Prove that $ ax^2+bx+c=0 $ has at least one root in $(0,1)$ if $10a+12b+15c=0$
Consider $x = \frac{10}{12}$:
$$\begin{align*} f\left(\frac{10}{12}\right) &= a\left(\frac{10}{12}\right)^2+b\left(\frac{10}{12}\right)+c\\ &= \frac{10}{144}\left(10a+12b+\frac{144}{10}c\right)\\ &= \frac{10}{144}\left(10a+12b+15c-\frac{6}{10}c\right)\\ &= -\frac{6}{144}c \end{align*}$$
And consider $x=0$:
$$f(0) = 0^2a + 0b + c = c$$
If $c\ne 0$, by intermediate value theorem, there must be an $x\in\left(0, \frac{10}{12}\right)\subset(0,1)$ which satisfies $f(x)= 0$.
If $c=0$, $\frac{10}{12}\in(0,1)$ is a root.
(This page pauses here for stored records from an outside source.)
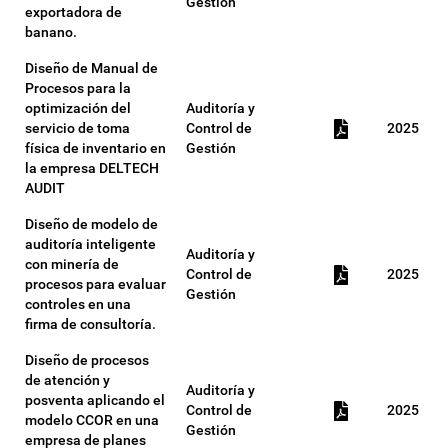
Gestión
exportadora de
banano.
Diseño de Manual de
Procesos para la
optimización del
Auditoría y
servicio de toma
Control de
2025
física de inventario en
Gestión
la empresa DELTECH
AUDIT
Diseño de modelo de
auditoría inteligente
Auditoría y
con minería de
Control de
2025
procesos para evaluar
Gestión
controles en una
firma de consultoría.
Diseño de procesos
de atención y
Auditoría y
posventa aplicando el
Control de
2025
modelo CCOR en una
Gestión
empresa de planes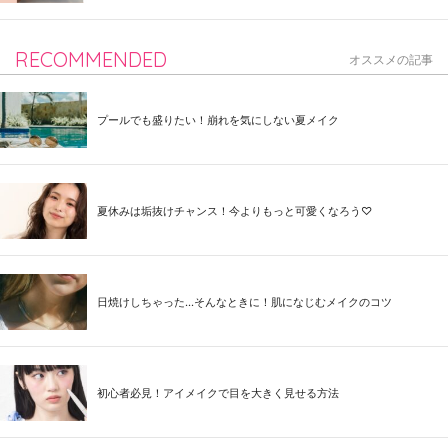
RECOMMENDED
オススメの記事
プールでも盛りたい！崩れを気にしない夏メイク
夏休みは垢抜けチャンス！今よりもっと可愛くなろう♡
日焼けしちゃった...そんなときに！肌になじむメイクのコツ
初心者必見！アイメイクで目を大きく見せる方法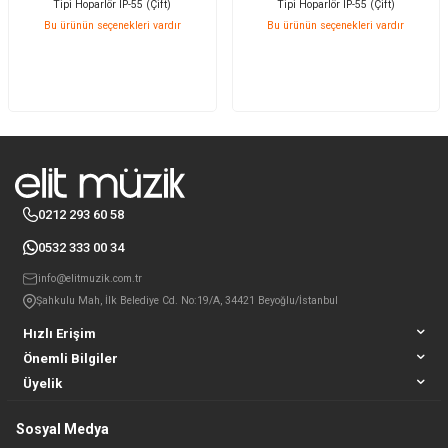
Tipi Hoparlör IP-55 (Çift)
Tipi Hoparlör IP-55 (Çift)
Bu ürünün seçenekleri vardır
Bu ürünün seçenekleri vardır
0212 293 60 58
0532 333 00 34
info@elitmuzik.com.tr
Şahkulu Mah, İlk Belediye Cd. No:19/A, 34421 Beyoğlu/İstanbul
Hızlı Erişim
Önemli Bilgiler
Üyelik
Sosyal Medya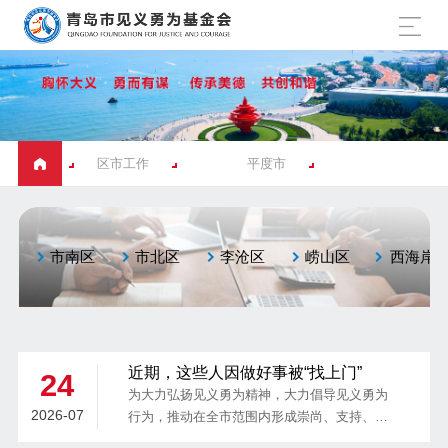
区市工作
平度市
市南区
市北区
李沧区
崂山区
西海岸
近期，这些人因做好事被“找上门”
24
为大力弘扬见义勇为精神，大力倡导见义勇为
2026-07
行为，推动在全市范围内形成崇尚、支持、敢
于见义勇为的良好社会风尚，平度市委政法委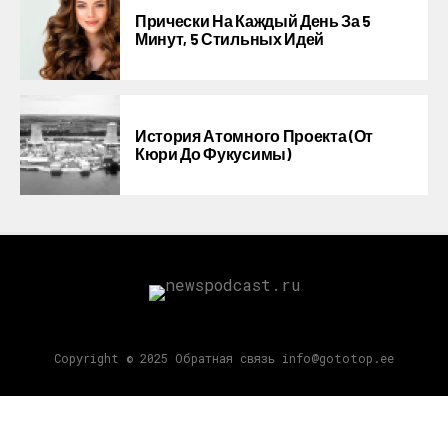
Прически На Каждый День За 5
Минут, 5 Стильных Идей
История Атомного Проекта (от
Кюри До Фукусимы)
Copyright © 2025 Обратная связь info@gototop.ee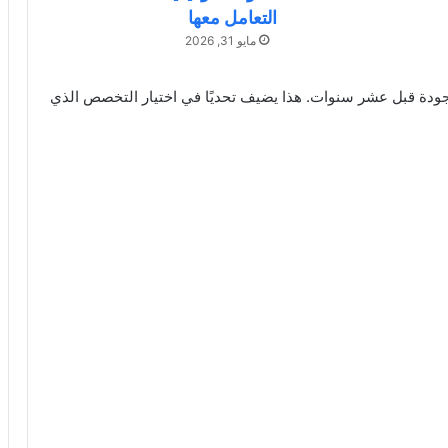
التعامل معها
مايو 31, 2026
جودة قبل عشر سنوات. هذا يضيف تحديًا في اختيار التخصص الذي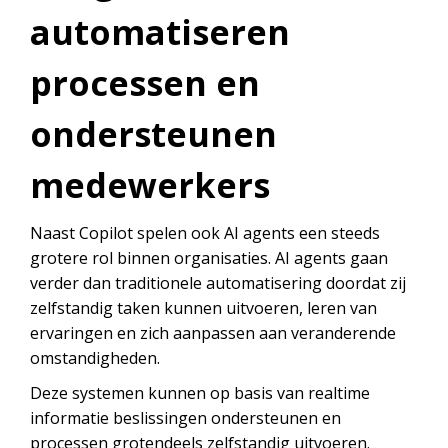
automatiseren
processen en
ondersteunen
medewerkers
Naast Copilot spelen ook AI agents een steeds
grotere rol binnen organisaties. AI agents gaan
verder dan traditionele automatisering doordat zij
zelfstandig taken kunnen uitvoeren, leren van
ervaringen en zich aanpassen aan veranderende
omstandigheden.
Deze systemen kunnen op basis van realtime
informatie beslissingen ondersteunen en
processen grotendeels zelfstandig uitvoeren.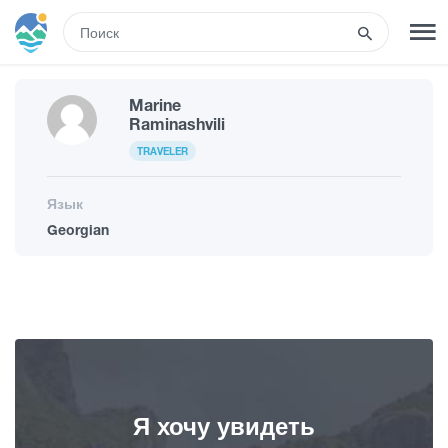
RUS
Marine
РЕГИСТРАЦИЯ
ВХОД
Raminashvili
TRAVELER
Туры
Язык
Georgian
Гостиницы
Транспорт
Развлечения
Я хочу увидеть
Гиды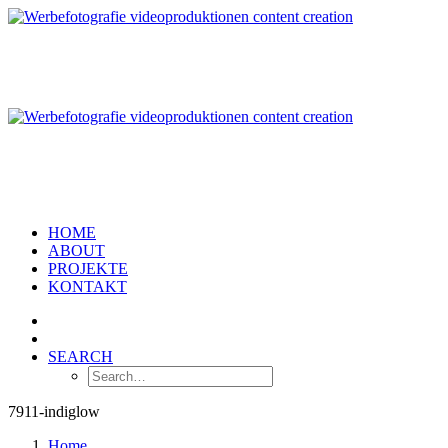
HOME
ABOUT
PROJEKTE
KONTAKT
SEARCH
7911-indiglow
Home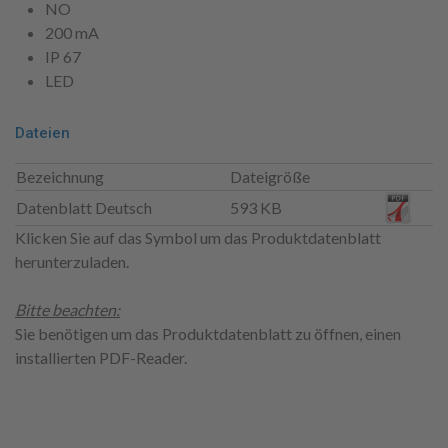
NO
200 mA
IP 67
LED
Dateien
Bezeichnung
Dateigröße
Datenblatt Deutsch
593 KB
Klicken Sie auf das Symbol um das Produktdatenblatt
herunterzuladen.
Bitte beachten:
Sie benötigen um das Produktdatenblatt zu öffnen, einen
installierten PDF-Reader.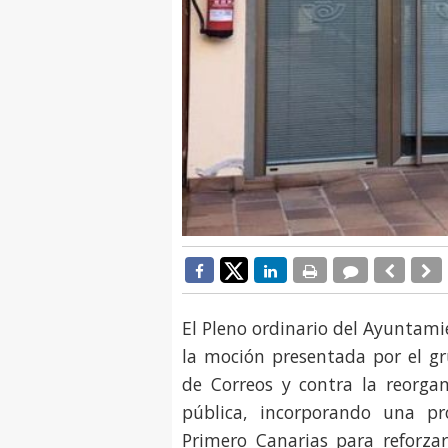
El Pleno ordinario del Ayuntam
la moción presentada por el gr
de Correos y contra la reorga
pública, incorporando una pr
Primero Canarias para reforzar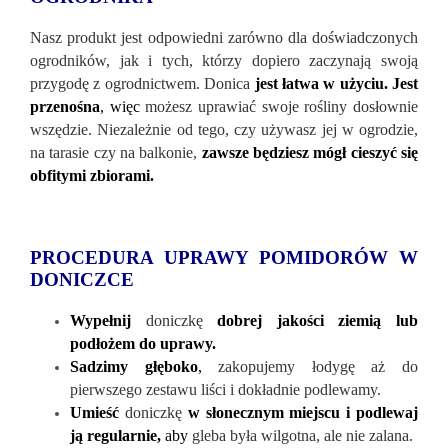
Nasz produkt jest odpowiedni zarówno dla doświadczonych
ogrodnik
ów, jak i tych, którzy dopiero zaczynają swoją
przygodę z ogrodnictwem. Donica
jest łatwa w użyciu. Jest
przenośna
, więc
możesz uprawiać swoje rośliny dosłownie
wszędzie. Niezależnie od tego, czy używasz jej w ogrodzie,
na tarasie czy na balkonie,
zawsze będziesz mógł cieszyć się
obfitymi zbiorami.
PROCEDURA UPRAWY POMIDORÓW W
DONICZCE
Wypełnij
doniczkę
dobrej jakości ziemią lub
podłożem do uprawy.
Sadzimy głęboko
,
zakopujemy łodygę aż do
pierwszego zestawu liści i dokładnie podlewamy.
Umieść
doniczkę
w słonecznym miejscu i podlewaj
ją regularnie,
aby
gleba była wilgotna, ale nie zalana.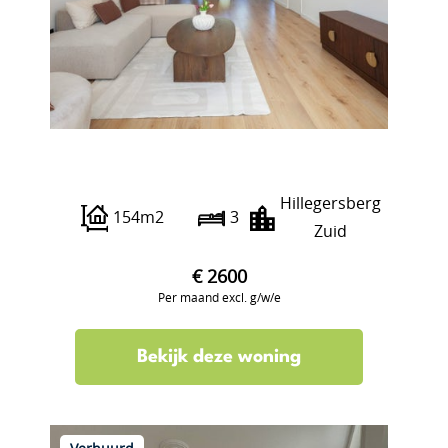
Kleiweg 95 A
Hillegersberg
154m2
3
Zuid
€ 2600
Per maand excl. g/w/e
Bekijk deze woning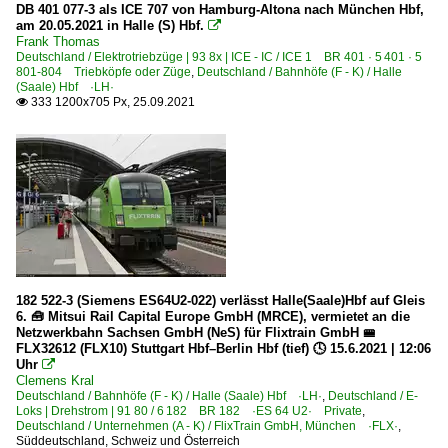
DB 401 077-3 als ICE 707 von Hamburg-Altona nach München Hbf,
am 20.05.2021 in Halle (S) Hbf.

Frank Thomas
Deutschland / Elektrotriebzüge | 93 8x | ICE - IC / ICE 1 BR 401 · 5 401 · 5
801-804 Triebköpfe oder Züge
,
Deutschland / Bahnhöfe (F - K) / Halle
(Saale) Hbf ·LH·
333 1200x705 Px, 25.09.2021

182 522-3 (Siemens ES64U2-022) verlässt Halle(Saale)Hbf auf Gleis
6. 🧰 Mitsui Rail Capital Europe GmbH (MRCE), vermietet an die
Netzwerkbahn Sachsen GmbH (NeS) für Flixtrain GmbH 🚝
FLX32612 (FLX10) Stuttgart Hbf–Berlin Hbf (tief) 🕓 15.6.2021 | 12:06
Uhr

Clemens Kral
Deutschland / Bahnhöfe (F - K) / Halle (Saale) Hbf ·LH·
,
Deutschland / E-
Loks | Drehstrom | 91 80 / 6 182 BR 182 ·ES 64 U2· Private
,
Deutschland / Unternehmen (A - K) / FlixTrain GmbH, München ·FLX·
,
Süddeutschland, Schweiz und Österreich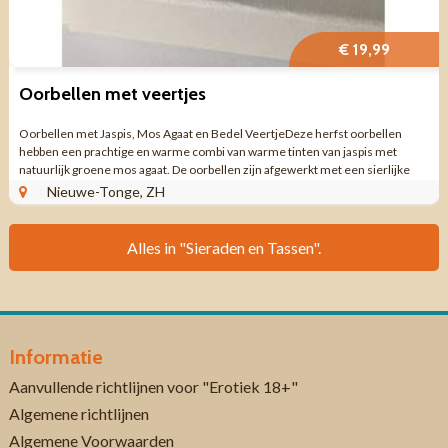
€ 19,99
Oorbellen met veertjes
Oorbellen met Jaspis, Mos Agaat en Bedel VeertjeDeze herfst oorbellen
hebben een prachtige en warme combi van warme tinten van jaspis met
natuurlijk groene mos agaat. De oorbellen zijn afgewerkt met een sierlijke
bedel in de vorm van een ...
Nieuwe-Tonge, ZH
Alles in "Sieraden en Tassen".
Informatie
Aanvullende richtlijnen voor "Erotiek 18+"
Algemene richtlijnen
Algemene Voorwaarden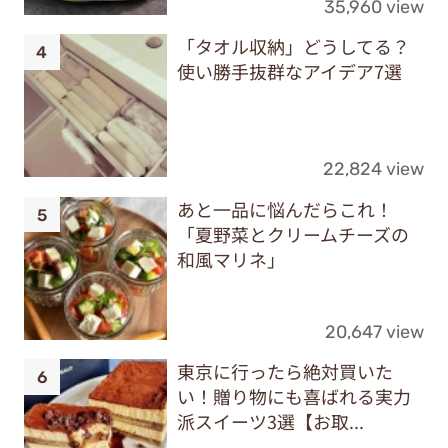
35,960 view
「タオル収納」どうしてる？
使い勝手抜群なアイデア7選
22,824 view
あと一品に悩んだらこれ！
「夏野菜とクリームチーズの
和風マリネ」
20,647 view
東京に行ったら絶対買いた
い！贈り物にも喜ばれる実力
派スイーツ3選【お取...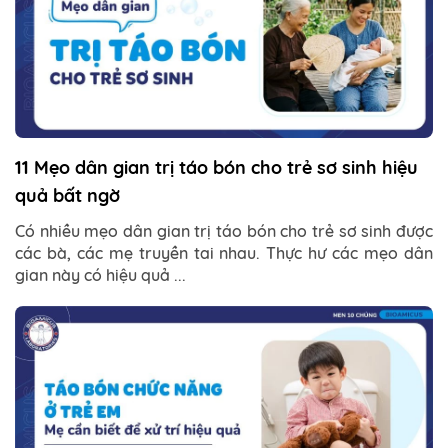
11 Mẹo dân gian trị táo bón cho trẻ sơ sinh hiệu
quả bất ngờ
Có nhiều mẹo dân gian trị táo bón cho trẻ sơ sinh được
các bà, các mẹ truyền tai nhau. Thực hư các mẹo dân
gian này có hiệu quả ...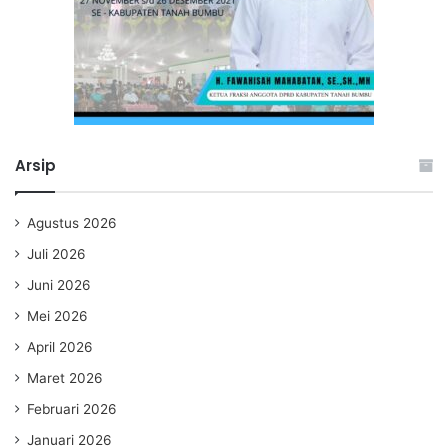
Arsip
Agustus 2026
Juli 2026
Juni 2026
Mei 2026
April 2026
Maret 2026
Februari 2026
Januari 2026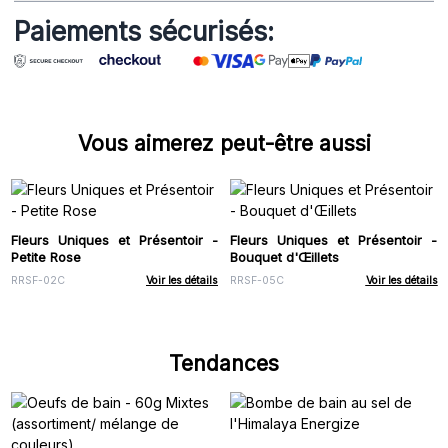
Paiements sécurisés:
Vous aimerez peut-être aussi
Fleurs Uniques et Présentoir -
Fleurs Uniques et Présentoir -
Petite Rose
Bouquet d'Œillets
RRSF-02C
Voir les détails
RRSF-05C
Voir les détails
Tendances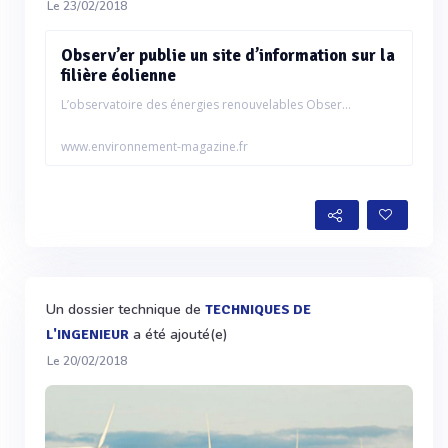
Le 23/02/2018
Observ’er publie un site d’information sur la
filière éolienne
L’observatoire des énergies renouvelables Obser...
www.environnement-magazine.fr
Un dossier technique de
TECHNIQUES DE
a été ajouté(e)
L'INGENIEUR
Le 20/02/2018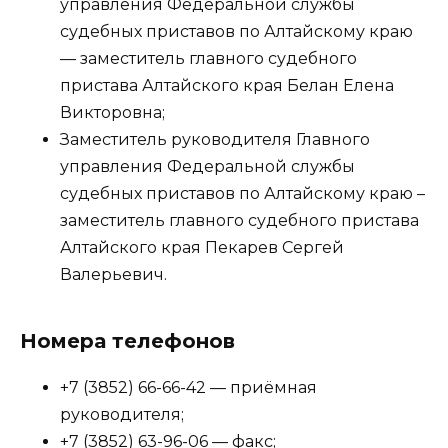
управления Федеральной службы
судебных приставов по Алтайскому краю
— заместитель главного судебного
пристава Алтайского края Белан Елена
Викторовна;
Заместитель руководителя Главного
управления Федеральной службы
судебных приставов по Алтайскому краю –
заместитель главного судебного пристава
Алтайского края Пекарев Сергей
Валерьевич.
Номера телефонов
+7 (3852) 66-66-42 — приёмная
руководителя;
+7 (3852) 63-96-06 — факс;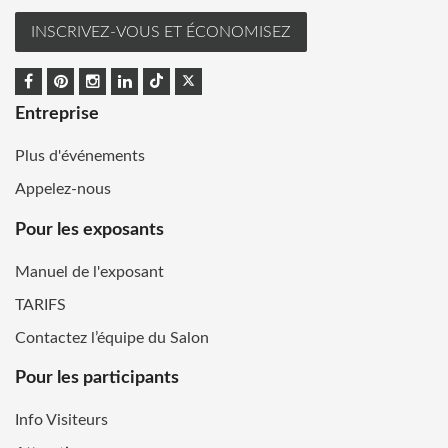
INSCRIVEZ-VOUS ET ÉCONOMISEZ
Entreprise
Plus d'événements
Appelez-nous
Pour les exposants
Manuel de l'exposant
TARIFS
Contactez l’équipe du Salon
Pour les participants
Info Visiteurs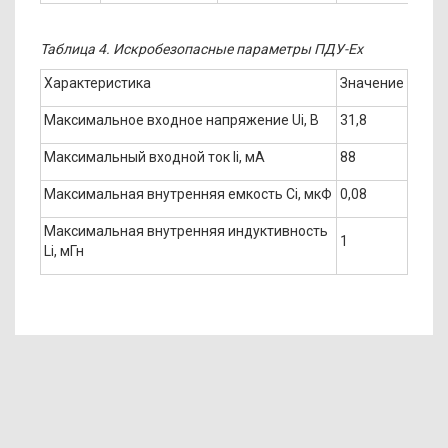
Таблица 4. Искробезопасные параметры ПДУ-Ех
Характеристика
Значение
Максимальное входное напряжение Ui, В
31,8
Максимальный входной ток Ii, мА
88
Максимальная внутренняя емкость Ci, мкФ
0,08
Максимальная внутренняя индуктивность
1
Li, мГн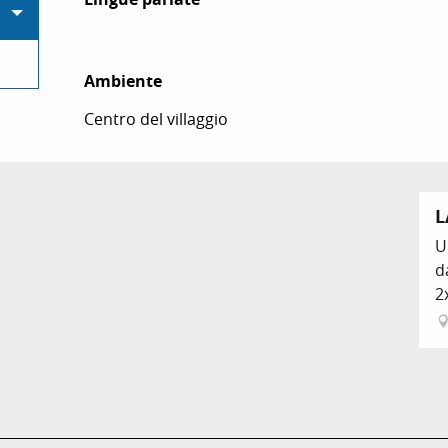
Ambiente
Ambiente
Centro del villaggio
L
U
d
2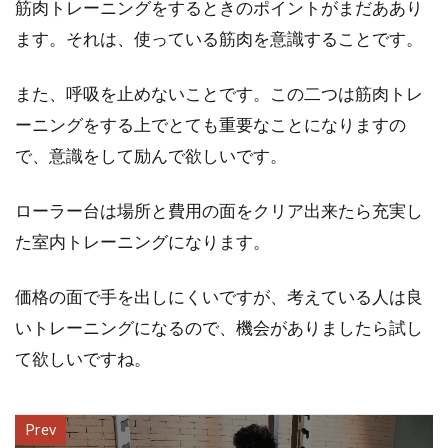
筋肉トレーニングをするときのポイントがまだああり
ます。それは、使っている筋肉を意識することです。
また、呼吸を止めないことです。この二つは筋肉トレ
ーニングをする上でとても重要なことになりますの
で、意識をして励んで欲しいです。
ローラー台は場所と費用の面をクリア出来たら充実し
た室内トレーニングになります。
価格の面で手を出しにくいですが、考えている人は良
いトレーニングになるので、機会がありましたら試し
て欲しいですね。
Prev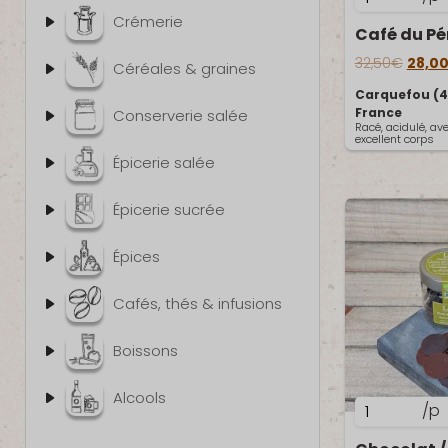
de
Crémerie
Café
Le prix
du
32,50
€
28,0
Céréales & graines
Pérou
Carquefou (4
/
France
Conserverie salée
Racé, acidulé, av
Grains
excellent corps
1kg
Épicerie salée
Épicerie sucrée
Épices
Cafés, thés & infusions
Boissons
Alcools
quantité
/p
de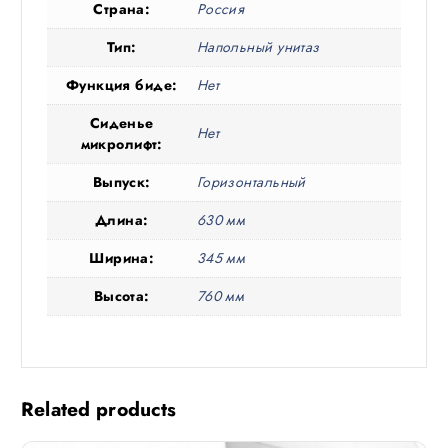
Страна:
Россия
Тип:
Напольный унитаз
Функция биде:
Нет
Сиденье
Нет
микролифт:
Выпуск:
Горизонтальный
Длина:
630 мм
Ширина:
345 мм
Высота:
760 мм
Related products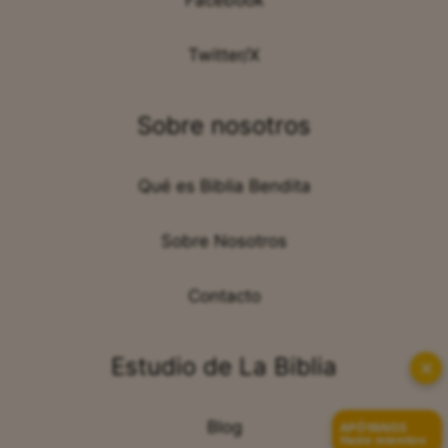
Facebook
Twitter/X
Sobre nosotros
Qué es Biblia Bendita
Sobre Nosotros
Contacto
Estudio de La Biblia
✕
Blog
APÓYANOS
Hazte miembro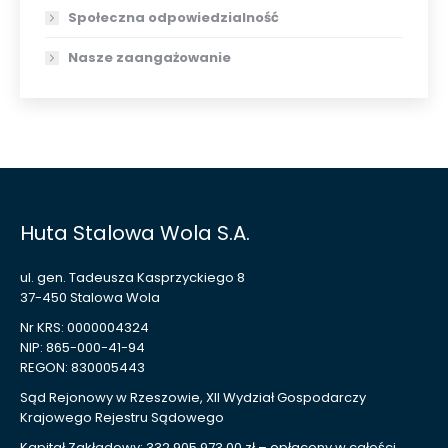
Społeczna odpowiedzialność
Nasze zaangażowanie
Huta Stalowa Wola S.A.
ul. gen. Tadeusza Kasprzyckiego 8
37-450 Stalowa Wola
Nr KRS: 0000004324
NIP: 865-000-41-94
REGON: 830005443
Sąd Rejonowy w Rzeszowie, XII Wydział Gospodarczy
Krajowego Rejestru Sądowego
Kapitał Zakładowy: 332 905 973,00 zł – opłacony w całości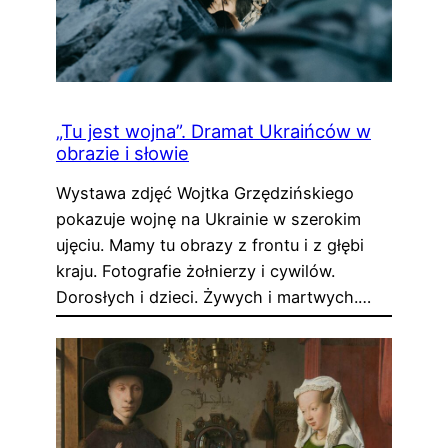
„Tu jest wojna”. Dramat Ukraińców w
obrazie i słowie
Wystawa zdjęć Wojtka Grzędzińskiego
pokazuje wojnę na Ukrainie w szerokim
ujęciu. Mamy tu obrazy z frontu i z głębi
kraju. Fotografie żołnierzy i cywilów.
Dorosłych i dzieci. Żywych i martwych.…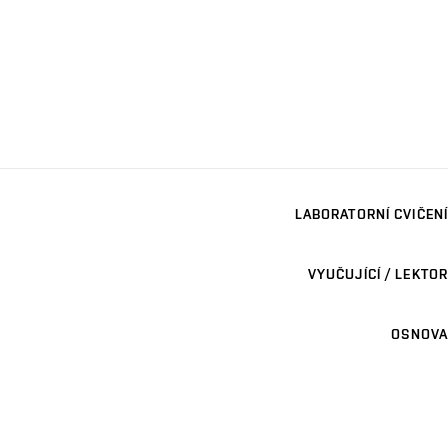
LABORATORNÍ CVIČENÍ
VYUČUJÍCÍ / LEKTOR
OSNOVA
How I obtained $x = \frac{10}{12}$:
I assume $x = 12k$ and $x^2 = 10k$ for some real number $k$. By solving $10k = (12k)^2$, $k$ is chosen to be the non-zero root $k = \frac{10}{144}$, which appears as the multiplier above. And $x = 12k = \frac{10}{12}$.